Collected data
┌──
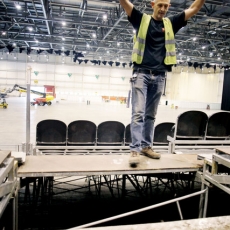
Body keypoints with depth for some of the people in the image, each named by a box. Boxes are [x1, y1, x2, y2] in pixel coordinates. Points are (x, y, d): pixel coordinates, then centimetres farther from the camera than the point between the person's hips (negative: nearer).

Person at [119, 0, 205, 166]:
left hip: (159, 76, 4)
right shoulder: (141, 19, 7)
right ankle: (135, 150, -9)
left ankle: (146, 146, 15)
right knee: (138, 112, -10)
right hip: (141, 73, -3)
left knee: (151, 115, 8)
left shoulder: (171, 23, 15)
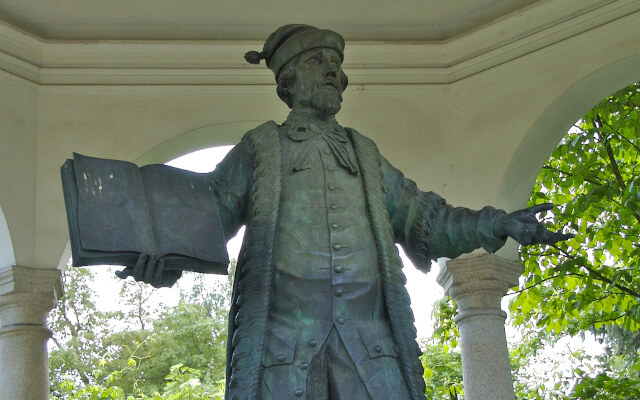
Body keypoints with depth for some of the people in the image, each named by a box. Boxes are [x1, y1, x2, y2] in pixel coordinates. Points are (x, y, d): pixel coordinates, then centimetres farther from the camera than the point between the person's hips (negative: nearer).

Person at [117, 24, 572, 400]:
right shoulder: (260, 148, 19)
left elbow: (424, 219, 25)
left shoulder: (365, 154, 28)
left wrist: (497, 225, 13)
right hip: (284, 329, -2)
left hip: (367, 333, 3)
└──
**Problem details**
Make an exact copy of the records above, one that has none of the pictures.

**Answer section**
Body keypoints with depth for some of the people in the image, each named by a box. Boxes are [x1, y1, x2, y2] in pixel coordinates. Points are (x, y, d): pixel coordinates, then centimetres farther from the camera than the point between the person's hips (negative: nearer).

Person at [119, 0, 205, 166]:
left hip: (159, 76, 4)
right shoulder: (141, 19, 7)
right ankle: (135, 150, -9)
left ankle: (146, 146, 15)
right knee: (138, 112, -10)
right hip: (141, 73, -3)
left knee: (151, 115, 8)
left shoulder: (171, 23, 15)
Body keypoints with depth for some of the people in the image, each named by a box. Boxes are [x1, y1, x2, y2] in pixel coordinates. Points are (x, y, d): pixel coordinates, then centimetres farther from the camera than the point between the person's hips (negative: nearer).

Person at [117, 24, 572, 400]:
right shoulder: (260, 148, 19)
left elbow: (424, 219, 25)
left shoulder: (365, 154, 28)
left wrist: (497, 225, 13)
right hip: (284, 329, -2)
left hip: (367, 333, 3)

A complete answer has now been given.